Bevor das passiert, sprechen die Wasserversorger entsprechende Empfehlungen aus. Zusätzlich fahren die Wasserversorger den Wasserdruck herunter, damit weniger Wasser durch die Leitungen gespült wird und es zu weniger Wasserverbrauch kommt. Das spüren die Verbraucher dann auch an ihrem Wasserhahn. Enercity hat ausreichende Wasserreserven. Allerdings wird die Wasserzuleitung nach Hannover durch die Baumaßnahmen eingeschränkt. Da die Stadt Hannover für enercity an erster Stelle der Versorgung steht, erreicht nur ein geringerer Wasseranteil die benachbarten Versorger.

Drohen mir Strafen, wenn ich entgegen der Empfehlung des Wasserverbandes Garbsen-Neustadt meinen Rasen sprenge?

Wir fahren keine Kontrollen. Wir werden Leute aber entsprechend darauf hinweisen, wenn wir jemanden sehen sollten, der seinen Rasen sprengt. Es geht um ein gesundes Maß des Wasserverbrauchs. Unser Ziel ist es, die allgemeine Wasserversorgung aufrecht erhalten zu können. Wir benötigen das Trinkwasser ebenfalls für die Löschwasserversorgung, für Krankenhäuser oder für Dialysepatienten. Deshalb ist es wichtig, an den nicht unwichtigeren Punkten Wasser einzusparen.

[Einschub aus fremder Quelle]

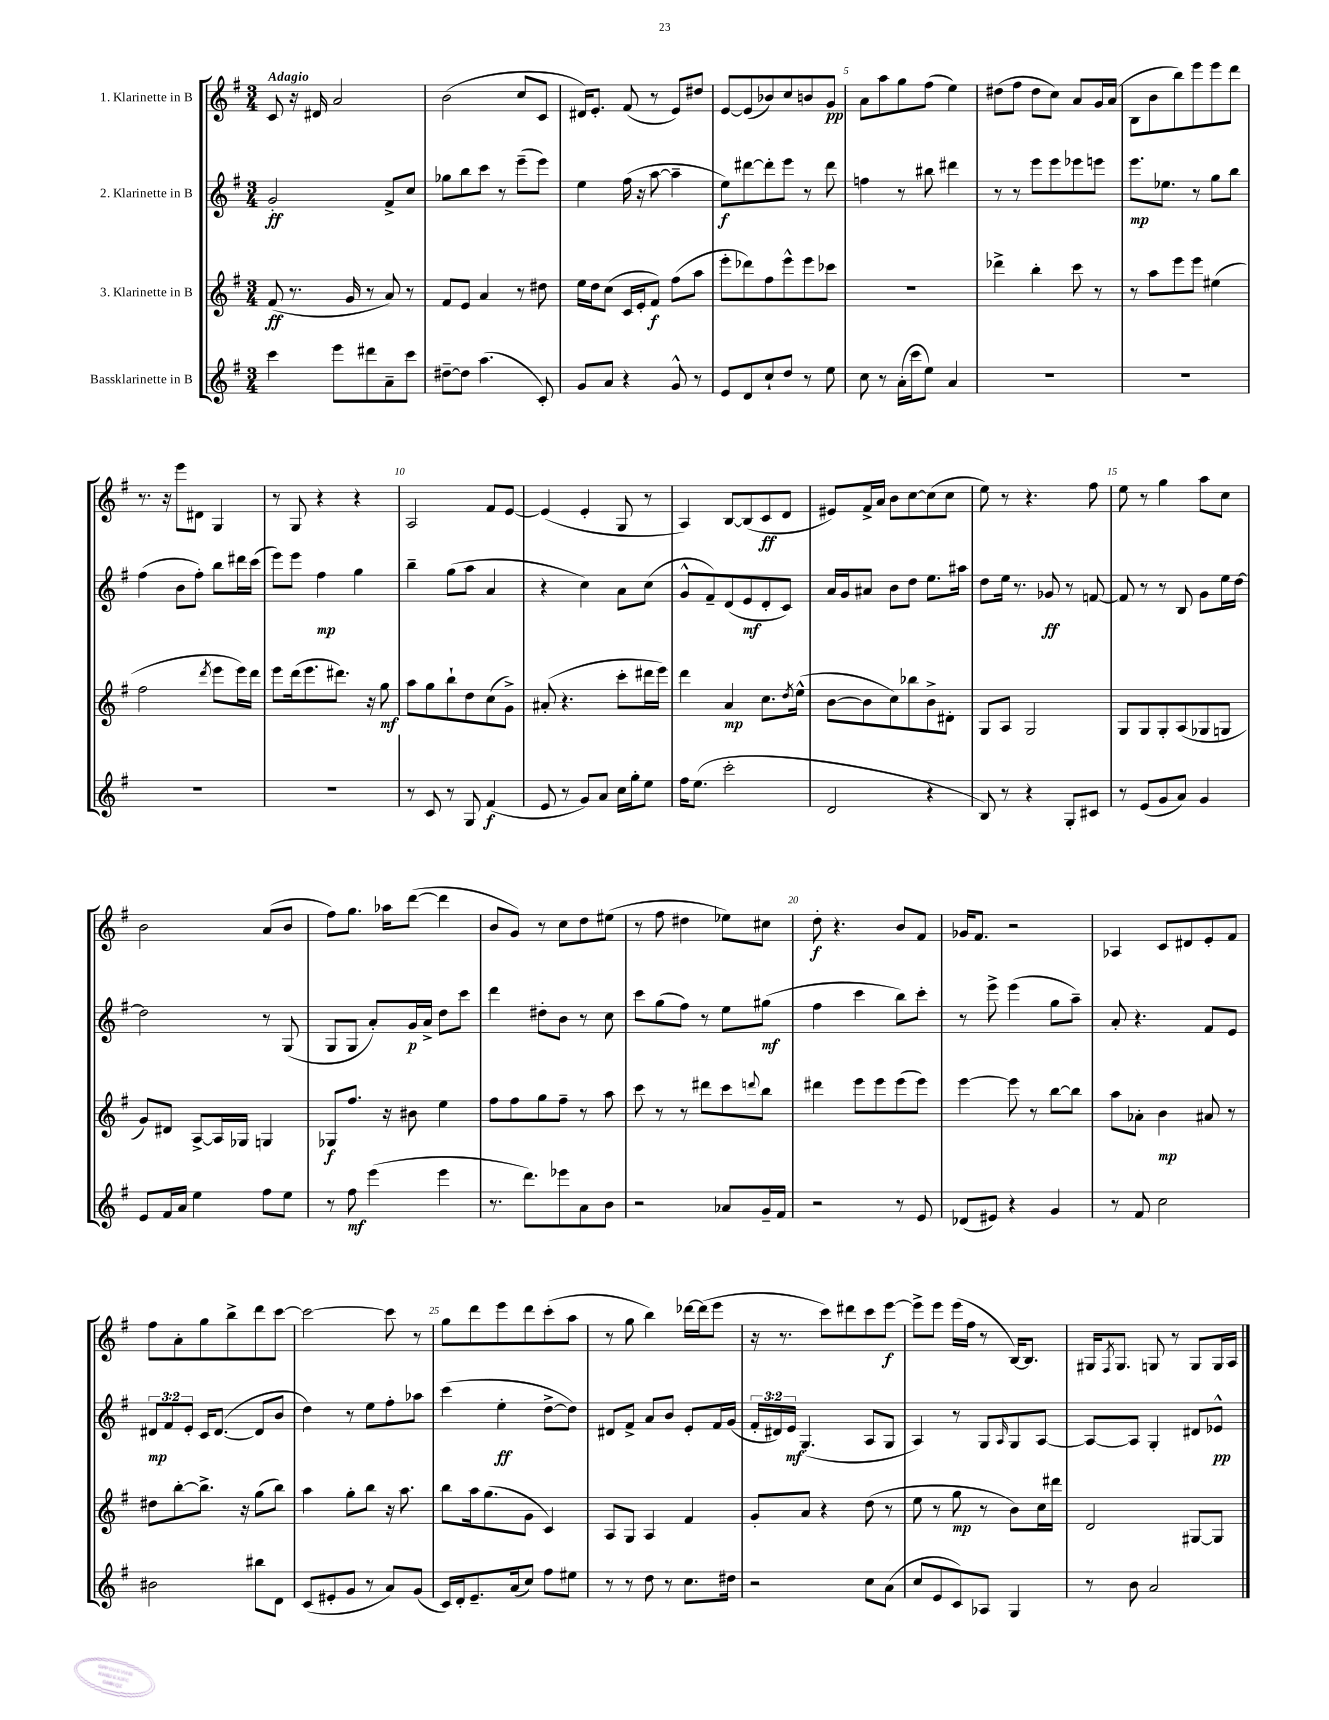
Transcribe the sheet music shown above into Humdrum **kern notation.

**kern	**kern	**kern	**kern
*staff4	*staff3	*staff2	*staff1
*clefG2	*clefG2	*clefG2	*clefG2
*k[f#]	*k[f#]	*k[f#]	*k[f#]
*M3/4	*M3/4	*M3/4	*M3/4
4ccc	(8f#	2g'	8c
.	8.r	.	16r
.	.	.	16d#
8eee	.	.	2a
.	16g	.	.
8ddd#	8r	.	.
8a~	8a)	8f#^	.
8ccc	8r	8cc	.
=	=	=	=
[8dd#~	8f#	8gg-	(2b
8dd#]	8e	8bb	.
(4.aa	4a	8ccc	.
.	.	8r	.
.	8r	(8eee~	8cc
8c')	8dd#	8eee)	8c
=	=	=	=
8g	16ee	4ee	16d#)
.	16dd	.	8.e'
8a	(8cc	.	.
4r	16c	(16ff#	(8f#
.	16e'	16r	.
.	8f#)	[8aa	8r
8g^^	(8ff#	4aa~]	8e)
8r	8aa	.	8dd#
=	=	=	=
8e	8eee'	8ee)	[8e
8d	8ddd-)	[8ddd#	(8e]
8cc`	8ff#	8ddd#']	8b-)
8dd	8eee^^	8eee	8cc
8r	8eee	8r	8b
8ee	8ccc-	8ddd#	8g
=	=	=	=
8cc	2.r	4ff	8a
8r	.	.	8aa
(16a'	.	8r	8gg
16ccc	.	.	.
8ee)	.	8bb#	(8ff#
4a	.	4ddd#	4ee)
=	=	=	=
2.r	4ddd-^	8r	(8dd#
.	.	8r	8ff#
.	4bb'	8eee	8dd#
.	.	8eee	8cc)
.	8ccc	8eee-	8a
.	8r	8eee	16g
.	.	.	(16a
=	=	=	=
2.r	8r	8.eee	8B
.	8aa	.	8b
.	.	8.ee-	.
.	8eee	.	8bb)
.	8eee	8r	8eee
.	(4ee#	8gg	8eee
.	.	8bb	8ddd
=	=	=	=
2.r	2ff#	(4ff#	8.r
.	.	.	16r
.	.	8b	8eee
.	.	8ff#')	8d#
.	8qddd	.	.
.	8eee	8bb	4G
.	16eee)	16ddd#	.
.	16ddd	(16ccc	.
=	=	=	=
2.r	8eee	8eee)	8r
.	(16ddd	8eee	8G
.	8.eee	.	.
.	.	4ff#	4r
.	8.ddd#)	.	.
.	.	4gg	4r
.	16r	.	.
.	8gg	.	.
=	=	=	=
8r	8aa	4bb~	2A
8c	8gg	.	.
8r	8bb`	(8gg	.
8G	8dd	8aa	.
(4f#	(8cc	4a	8f#
.	8g^)	.	[8e
=	=	=	=
8e	(8a#'	4r	(4e]
8r	4.r	.	.
8g)	.	4cc)	4e'
8a	.	.	.
16cc	8ccc'	8a	8G
16gg'	.	.	.
8ee	16ddd#	(8cc	8r
.	16eee)	.	.
=	=	=	=
16ff#	4ddd	8g^^	4A)
(8.ee	.	.	.
.	.	8f#~)	.
2ccc'	4a	(8d	[8B
.	.	8e	(8B]
.	8.cc	8d'	8c
.	.	8c)	8d
.	8qdd	.	.
.	(16ee^^	.	.
=	=	=	=
2d	[8b	16a	8e#)
.	.	16g	.
.	8b]	8a#	16f#^
.	.	.	16a
.	8cc)	8b	8b
.	8bb-	8dd	[8cc
4r	8b^	8.ee	(8cc]
.	8d#'	.	8cc
.	.	16aa#	.
=	=	=	=
8B)	8G	8dd	8ee)
8r	8A	16ee	8r
.	.	8.r	.
4r	2G	.	4.r
.	.	8g-	.
8G'	.	8r	.
8c#	.	[8f	8ff#
=	=	=	=
8r	8G	8f]	8ee
(8e	8G	8r	8r
8g	8G'	8r	4gg
8a)	(8A	8B	.
4g	8G-	8g	8aa
.	8G	16ee	8cc
.	.	[16dd	.
=	=	=	=
8e	8g)	2dd]	2b
16f#	8d#	.	.
16a	.	.	.
4ee	[8A^	.	.
.	16A]	.	.
.	16G-	.	.
8ff#	4G	8r	(8a
8ee	.	(8G	8b
=	=	=	=
8r	8G-	8G	8ff#)
8ff#	8.ff#	8G	8.gg
(4eee	.	8a')	.
.	16r	.	16aa-
.	8b#	16g	([8ddd
.	.	16a^	.
4eee	4ee	8dd	4ddd]
.	.	8ccc	.
=	=	=	=
8.r	8ff#	4ddd	8b
.	8ff#	.	8g)
8.ddd)	.	.	.
.	8gg	8dd#'	8r
8eee-	8ff#~	8b	8cc
8a	8r	8r	8dd
8b	8aa	8cc	(8ee#
=	=	=	=
2r	8ccc	8ccc	8r
.	8r	(8gg	8ff#
.	8r	8ff#)	4dd#
.	8ddd#	8r	.
8a-	8ccc	8ee	8ee-)
.	8qqddd	.	.
16g~	8bb	(8gg#	8cc#
16f#	.	.	.
=	=	=	=
2r	4ddd#	4ff#	8dd'
.	.	.	4.r
.	8eee	4ccc	.
.	8eee	.	.
8r	(8eee	8bb)	8b
8e	8eee)	8ccc'	8f#
=	=	=	=
(8d-	[4eee	8r	16g-
.	.	.	8.f#
8e#)	.	8eee^	.
4r	8eee]	(4eee	2r
.	8r	.	.
4g	[8bb	8gg	.
.	8bb]	8aa~)	.
=	=	=	=
8r	8aa	8a'	4A-
8f#	8a-'	4.r	.
2cc	4b	.	8c
.	.	.	8d#
.	8a#	8f#	8e'
.	8r	8e	8f#
=	=	=	=
2b#	8dd#	12d#	8ff#
.	.	12f#	.
.	[8bb'	.	8a'
.	.	12e'	.
.	8.bb^]	16c	8gg
.	.	([8.d#	.
.	.	.	8bb^
.	16r	.	.
8bb#	(8gg	8d#]	8ddd
8d	8bb)	8b	[8ccc
=	=	=	=
(8c	4aa	4dd)	2ccc_
8e#'	.	.	.
8g	8gg'	8r	.
8r	8bb	8ee	.
8a)	16r	8ff#'	8ccc]
.	8.aa	.	.
(8g	.	8aa-	8r
=	=	=	=
16c)	8bb	(4ccc	8gg
16d'	.	.	.
8.e~	16aa	.	8ddd
.	(8.gg	.	.
.	.	4ee'	8eee
(16a	.	.	.
8cc)	8g	.	8ddd
8ff#	4c)	[8dd^	(8ccc'
8ee#	.	8dd])	8aa
=	=	=	=
8r	8A	8d#	8r
8r	8G	8f#^	8gg
8dd	4A	8a	4bb)
8r	.	8b	.
8.cc	4f#	8e'	[16ddd-
.	.	.	(16ddd-]
.	.	16f#	8eee
16dd#	.	(16g	.
=	=	=	=
2r	8g'	24f#'	16r
.	.	24d#)	.
.	.	.	8.r
.	.	24e	.
.	8a	(4.G'	.
.	4r	.	8ccc)
.	.	.	8ddd#
8cc	(8dd	8A	8ccc
(8a	8r	8G	[8eee
=	=	=	=
8cc	8ee	4A)	8eee^]
8e	8r	.	8eee
8c)	8gg	8r	(16eee
.	.	.	16ff#
8A-	8r	8G	8r
.	.	16qqA	.
4G	8b)	8G	[16B)
.	.	.	8.B]
.	16cc	[8A	.
.	16ddd#	.	.
=	=	=	=
8r	2d	8A_	16G#
.	.	.	8qF#
.	.	.	8.G#
8b	.	8A]	.
2a	.	4G'	8G
.	.	.	8r
.	[8G#	8d#	8G
.	8G#]	8e-^^	16G
.	.	.	16A
==	==	==	==
*-	*-	*-	*-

Ist der heiße Sommer 2018 Schuld an der jetzt herrschenden Wasserknappheit?

Nein, das hat nichts mit dem heißen Sommer 2018 zu tun. Wir haben genügend Wasser. Der heiße Sommer 2018 wird sich erst in 20 oder 30 Jahren bemerkbar machen. Allerdings ist es so, dass sich die abgefragten Wasser-Spitzenmengen pro Tag in den letzten Jahren erhöht haben.

Können die Wasserversorger nicht einfach mehr Wasser speichern?

Der Wasserverbrauch wurde für die einzelnen Gebiete vor vielen Jahren berechnet. Um diesen berechneten Bestand zu erhöhen, bedarf es verschiedener Maßnahmen. Es beginnt bereits bei der Wasserförderung. Dafür werden Bewilligungen benötigt, das Wasser an bestimmten Stellen entnehmen zu dürfen. So eine Bewilligung zu bekommen kann allerdings Jahre dauern. Ebenfalls müssen die Aufbereitung und die Rohrnetze für den ansteigenden Wasserverbrauch entsprechend ausgelegt sein. Wenn wir aktuell unsere Kapazitäten erweitern wollen würden, sprechen wir von einem Planungszeitraum von 10 Jahren.